Pressure on nonbank lenders reached a fever pitch during the pandemic as large real-estate securities portfolios made the companies look vulnerable amid the industry’s virtual pause.
Now, nonbank lenders are on pace for one of their biggest years for loan volume, analysts and executives told the Wall Street Journal. The sector proved resilient thanks to the Federal Reserve, which kept up lending and prevented banks from cracking down on mortgage finance companies.
Ladder Capital is one such company. Early in the pandemic, the company paid $100 million in margin calls to its funders, attempting to assuage concern about the company’s liquidity, leaving CEO Brian Harris in a work-from-home frenzy.

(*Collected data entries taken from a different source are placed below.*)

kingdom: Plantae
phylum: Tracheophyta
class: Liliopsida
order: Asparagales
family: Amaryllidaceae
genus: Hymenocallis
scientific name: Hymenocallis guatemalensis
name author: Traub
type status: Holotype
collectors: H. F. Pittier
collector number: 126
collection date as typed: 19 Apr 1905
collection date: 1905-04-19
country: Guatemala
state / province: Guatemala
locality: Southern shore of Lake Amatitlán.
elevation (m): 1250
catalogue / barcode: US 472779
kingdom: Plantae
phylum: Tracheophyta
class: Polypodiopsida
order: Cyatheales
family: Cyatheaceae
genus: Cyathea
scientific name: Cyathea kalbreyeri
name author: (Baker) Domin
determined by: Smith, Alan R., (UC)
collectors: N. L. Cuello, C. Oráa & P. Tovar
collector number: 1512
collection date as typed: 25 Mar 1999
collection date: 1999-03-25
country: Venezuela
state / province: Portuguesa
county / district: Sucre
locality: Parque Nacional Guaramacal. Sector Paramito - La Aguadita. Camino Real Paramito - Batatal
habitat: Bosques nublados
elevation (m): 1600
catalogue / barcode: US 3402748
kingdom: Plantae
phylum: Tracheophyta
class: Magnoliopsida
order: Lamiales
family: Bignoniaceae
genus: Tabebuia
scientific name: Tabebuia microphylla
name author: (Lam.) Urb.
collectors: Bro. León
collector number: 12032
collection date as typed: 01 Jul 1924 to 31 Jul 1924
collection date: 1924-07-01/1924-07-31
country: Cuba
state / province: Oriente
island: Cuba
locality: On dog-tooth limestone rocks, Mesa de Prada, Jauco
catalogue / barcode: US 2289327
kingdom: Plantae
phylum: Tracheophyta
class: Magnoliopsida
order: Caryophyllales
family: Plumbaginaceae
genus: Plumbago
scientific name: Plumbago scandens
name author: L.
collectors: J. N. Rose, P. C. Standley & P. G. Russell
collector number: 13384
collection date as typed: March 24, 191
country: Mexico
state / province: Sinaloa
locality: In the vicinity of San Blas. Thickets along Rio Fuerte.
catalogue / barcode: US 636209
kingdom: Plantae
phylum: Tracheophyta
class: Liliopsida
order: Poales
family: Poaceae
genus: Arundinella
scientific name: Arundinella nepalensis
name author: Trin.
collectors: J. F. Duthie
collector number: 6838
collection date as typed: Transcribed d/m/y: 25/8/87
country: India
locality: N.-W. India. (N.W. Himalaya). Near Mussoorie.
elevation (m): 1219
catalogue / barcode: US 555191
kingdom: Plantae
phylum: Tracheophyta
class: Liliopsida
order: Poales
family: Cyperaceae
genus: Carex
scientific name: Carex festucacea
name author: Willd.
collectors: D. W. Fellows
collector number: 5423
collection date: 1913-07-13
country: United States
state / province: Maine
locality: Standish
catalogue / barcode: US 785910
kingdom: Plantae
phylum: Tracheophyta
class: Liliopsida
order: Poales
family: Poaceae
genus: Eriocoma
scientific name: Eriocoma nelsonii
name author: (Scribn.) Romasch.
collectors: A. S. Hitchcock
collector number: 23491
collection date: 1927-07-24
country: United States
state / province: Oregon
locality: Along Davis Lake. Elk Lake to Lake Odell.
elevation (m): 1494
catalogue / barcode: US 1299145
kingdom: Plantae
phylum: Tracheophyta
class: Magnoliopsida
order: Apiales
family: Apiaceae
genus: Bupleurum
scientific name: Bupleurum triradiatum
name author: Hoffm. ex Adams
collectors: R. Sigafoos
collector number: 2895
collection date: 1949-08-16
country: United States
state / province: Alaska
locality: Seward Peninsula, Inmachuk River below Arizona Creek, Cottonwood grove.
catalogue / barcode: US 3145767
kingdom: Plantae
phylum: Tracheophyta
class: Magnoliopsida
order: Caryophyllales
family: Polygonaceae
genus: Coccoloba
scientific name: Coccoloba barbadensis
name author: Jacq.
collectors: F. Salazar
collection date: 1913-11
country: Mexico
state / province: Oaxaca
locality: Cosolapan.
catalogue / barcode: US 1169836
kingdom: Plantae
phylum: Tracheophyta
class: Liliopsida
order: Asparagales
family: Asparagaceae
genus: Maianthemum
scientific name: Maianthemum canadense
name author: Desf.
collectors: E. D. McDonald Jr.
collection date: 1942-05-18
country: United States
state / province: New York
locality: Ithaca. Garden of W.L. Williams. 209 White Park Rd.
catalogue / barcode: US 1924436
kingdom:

“I didn’t move from the chair in three days,” Harris told the Journal about the early days of the pandemic.
Since then, however, Ladder has been on a loan spree. In the second quarter alone, Ladder made $803 million in loans to developers, more than triple the volume of loans the company made during the same period in 2019, according to JMP Securities. Ladder worked on reducing risky repo funding during the pandemic, cutting its reliance on it among its funding by more than 20 percent since the fourth quarter of 2019.
TPG RE Finance Trust also returned to its pre-pandemic level of originating loans, people familiar with the matter told the outlet, and the firm is relying less on repo financing than in recent years.
Ladder’s financing moves have made recent headlines. Institutional investor Parmenter this week bought the Miami Herald’s former office building in Doral, Florida for $27.3 million using a $26.5 million loan from Ladder.
Earlier this year, Ladder helped a developer avoid foreclosure on two Midtown office buildings. The firm provided R&B Realty Group slightly under $51 million to pay off loans at 38 West 36th Street and 32 West 39th Street in Manhattan.